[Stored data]

- - - - -

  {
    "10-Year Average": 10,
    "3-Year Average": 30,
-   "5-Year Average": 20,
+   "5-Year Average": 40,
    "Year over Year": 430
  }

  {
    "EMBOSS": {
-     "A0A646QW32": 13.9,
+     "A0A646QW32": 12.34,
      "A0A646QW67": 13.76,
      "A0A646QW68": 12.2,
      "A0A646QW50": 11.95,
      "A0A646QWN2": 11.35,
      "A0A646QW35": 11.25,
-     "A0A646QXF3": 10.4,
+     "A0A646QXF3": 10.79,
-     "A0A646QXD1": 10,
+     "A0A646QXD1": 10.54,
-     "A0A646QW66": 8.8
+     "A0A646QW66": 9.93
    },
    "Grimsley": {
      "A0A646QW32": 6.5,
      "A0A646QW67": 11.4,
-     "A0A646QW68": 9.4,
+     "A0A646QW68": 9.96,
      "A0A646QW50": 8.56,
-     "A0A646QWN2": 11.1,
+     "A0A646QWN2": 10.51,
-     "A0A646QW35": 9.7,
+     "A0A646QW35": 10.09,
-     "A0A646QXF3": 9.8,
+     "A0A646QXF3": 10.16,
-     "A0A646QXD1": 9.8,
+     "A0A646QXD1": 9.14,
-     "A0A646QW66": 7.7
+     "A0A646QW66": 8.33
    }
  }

- - - - -

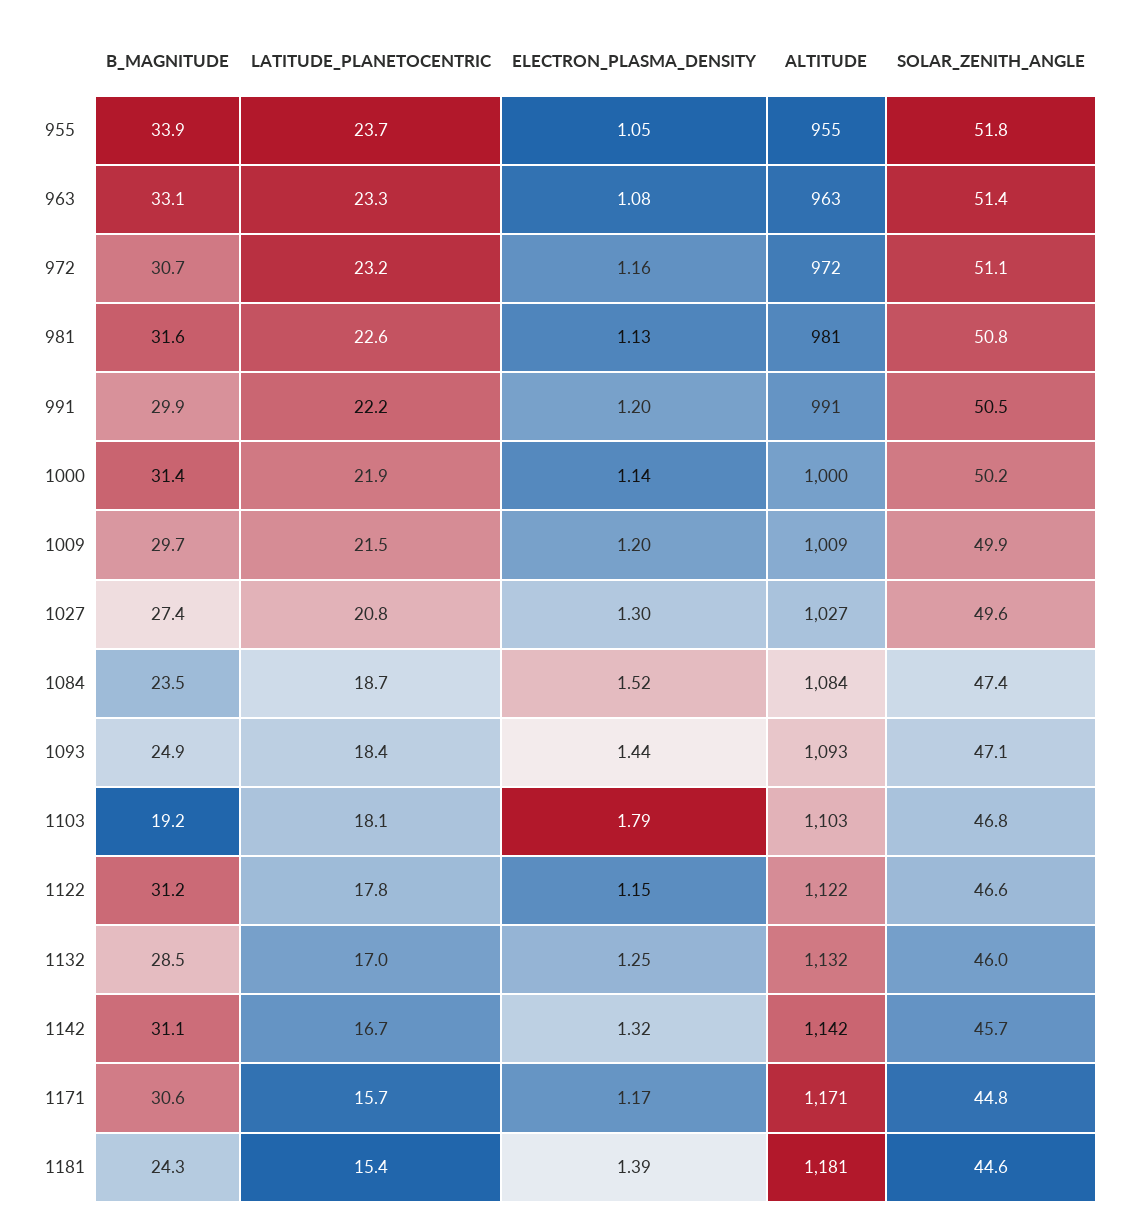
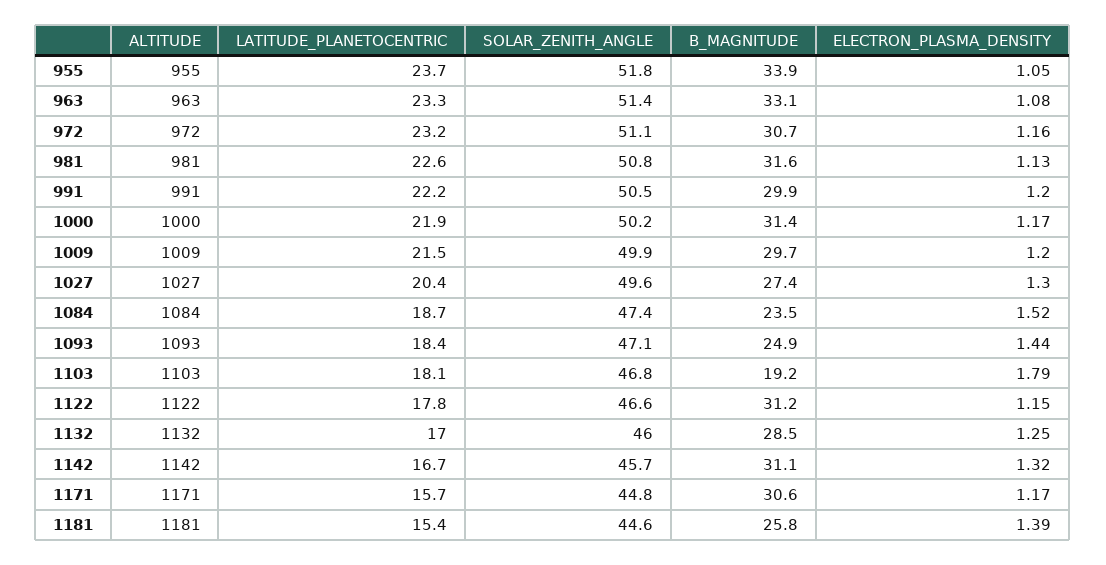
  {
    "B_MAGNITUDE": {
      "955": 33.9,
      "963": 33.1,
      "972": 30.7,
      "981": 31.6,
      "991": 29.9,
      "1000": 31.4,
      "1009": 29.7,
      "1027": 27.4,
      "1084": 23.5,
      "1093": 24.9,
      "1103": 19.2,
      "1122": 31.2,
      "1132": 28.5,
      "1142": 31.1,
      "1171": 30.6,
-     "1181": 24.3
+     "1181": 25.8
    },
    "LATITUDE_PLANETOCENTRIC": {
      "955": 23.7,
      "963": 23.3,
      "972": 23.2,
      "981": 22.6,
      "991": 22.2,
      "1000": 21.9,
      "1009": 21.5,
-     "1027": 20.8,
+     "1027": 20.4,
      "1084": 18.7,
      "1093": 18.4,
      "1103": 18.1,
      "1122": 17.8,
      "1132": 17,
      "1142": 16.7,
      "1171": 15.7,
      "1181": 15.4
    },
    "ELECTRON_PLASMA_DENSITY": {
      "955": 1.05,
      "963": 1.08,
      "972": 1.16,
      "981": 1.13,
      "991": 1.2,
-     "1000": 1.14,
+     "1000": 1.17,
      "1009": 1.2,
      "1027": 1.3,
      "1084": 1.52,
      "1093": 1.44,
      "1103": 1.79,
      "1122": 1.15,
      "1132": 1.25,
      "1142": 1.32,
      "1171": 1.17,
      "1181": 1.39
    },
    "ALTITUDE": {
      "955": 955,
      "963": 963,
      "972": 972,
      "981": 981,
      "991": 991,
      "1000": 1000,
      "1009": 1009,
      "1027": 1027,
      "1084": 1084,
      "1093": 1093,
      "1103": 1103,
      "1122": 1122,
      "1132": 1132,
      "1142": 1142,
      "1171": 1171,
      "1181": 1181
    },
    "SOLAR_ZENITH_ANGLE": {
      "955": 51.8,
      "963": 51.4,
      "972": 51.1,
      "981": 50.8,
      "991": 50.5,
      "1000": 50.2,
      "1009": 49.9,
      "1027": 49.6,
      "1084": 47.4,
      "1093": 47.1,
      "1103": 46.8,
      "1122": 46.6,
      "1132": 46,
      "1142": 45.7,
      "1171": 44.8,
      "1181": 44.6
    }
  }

- - - - -

• [Exercise goal]
Retrieve each line from the records above where the word "Average" occurs.

• [Task answer]
    "10-Year Average": 10,
    "3-Year Average": 30,
-   "5-Year Average": 20,
+   "5-Year Average": 40,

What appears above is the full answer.